If you were to ask Barefield to sell you on the idea of picking the USC stand-out first, he’d tell you:
“I think it would be very, very, tough to try and build a championship team and not respect what Evan Mobley brings to the table.”
He’d then describe how these playoffs have seen guys go down with an injury and the next man up has abundantly played the best ball of their career. As an example, he’d explain how Cameron Payne can fill a void thanks to the vast amount of talent that resides in the league. Barefield would then detail that Mobley not only can score, but is a big that can connect the dots, which is missing from many big men and why they end up being exposed in the post-season. It’s tough to expose a guy who can operate as a floor general while handling the ball or can showcase his shooting ability or fluidity when he’s being used as a scorer, especially when that same player can block shots with his left or right hand, can hit jumpers, and maneuvers like a guard.

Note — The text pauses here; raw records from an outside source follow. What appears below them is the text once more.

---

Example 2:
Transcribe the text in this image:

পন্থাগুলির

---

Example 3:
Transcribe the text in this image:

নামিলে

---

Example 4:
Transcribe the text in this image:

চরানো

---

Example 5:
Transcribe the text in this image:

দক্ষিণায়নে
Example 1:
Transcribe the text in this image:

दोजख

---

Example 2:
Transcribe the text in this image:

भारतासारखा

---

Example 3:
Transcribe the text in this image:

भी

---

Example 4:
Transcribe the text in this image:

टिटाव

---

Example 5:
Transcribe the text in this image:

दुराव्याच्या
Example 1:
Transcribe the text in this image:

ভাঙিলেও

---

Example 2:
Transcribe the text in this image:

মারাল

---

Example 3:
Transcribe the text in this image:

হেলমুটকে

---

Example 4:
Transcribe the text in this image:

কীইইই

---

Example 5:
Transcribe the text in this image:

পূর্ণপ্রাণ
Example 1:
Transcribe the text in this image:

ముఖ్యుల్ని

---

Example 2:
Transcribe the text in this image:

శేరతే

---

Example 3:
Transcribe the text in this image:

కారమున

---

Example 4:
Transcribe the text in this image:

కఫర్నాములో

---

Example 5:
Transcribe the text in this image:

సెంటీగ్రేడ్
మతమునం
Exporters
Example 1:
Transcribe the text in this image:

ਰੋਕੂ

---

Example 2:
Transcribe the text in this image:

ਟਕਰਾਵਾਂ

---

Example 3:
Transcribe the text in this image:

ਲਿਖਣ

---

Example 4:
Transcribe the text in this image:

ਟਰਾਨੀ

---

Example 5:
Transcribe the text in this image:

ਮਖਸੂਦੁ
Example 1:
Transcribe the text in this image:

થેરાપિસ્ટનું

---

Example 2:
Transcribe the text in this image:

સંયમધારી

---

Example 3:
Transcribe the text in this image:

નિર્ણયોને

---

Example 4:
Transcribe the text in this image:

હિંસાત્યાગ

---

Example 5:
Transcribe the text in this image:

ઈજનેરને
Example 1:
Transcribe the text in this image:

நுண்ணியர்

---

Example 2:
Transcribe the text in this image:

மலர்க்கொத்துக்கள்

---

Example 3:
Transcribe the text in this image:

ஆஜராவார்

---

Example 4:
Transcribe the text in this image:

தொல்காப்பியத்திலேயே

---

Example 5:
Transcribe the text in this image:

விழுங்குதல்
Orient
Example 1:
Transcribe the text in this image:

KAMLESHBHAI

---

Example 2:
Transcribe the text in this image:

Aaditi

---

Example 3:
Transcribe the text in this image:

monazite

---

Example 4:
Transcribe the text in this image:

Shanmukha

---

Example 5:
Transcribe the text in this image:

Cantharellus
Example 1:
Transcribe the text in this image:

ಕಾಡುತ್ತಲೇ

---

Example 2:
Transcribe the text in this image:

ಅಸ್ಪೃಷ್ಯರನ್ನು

It’s why he believes that Mobley has the highest ceiling in the draft despite not being nearly as good as he has the potential to be.
“It’s not the Evan that’s 19 or 20, the scary one is the one that’s gonna be 24 or 25 when he adds 20 pounds of weight and gets complete confidence and understands the game even more than he does now.” - Barefield.
Whether Evan Mobley will end up in Houston and blossom into the best player in his draft class is yet to be determined, but what’s become known is that his approach to the game shouldn’t lead to you asking questions about his passion, instead you should leave compliments about his character.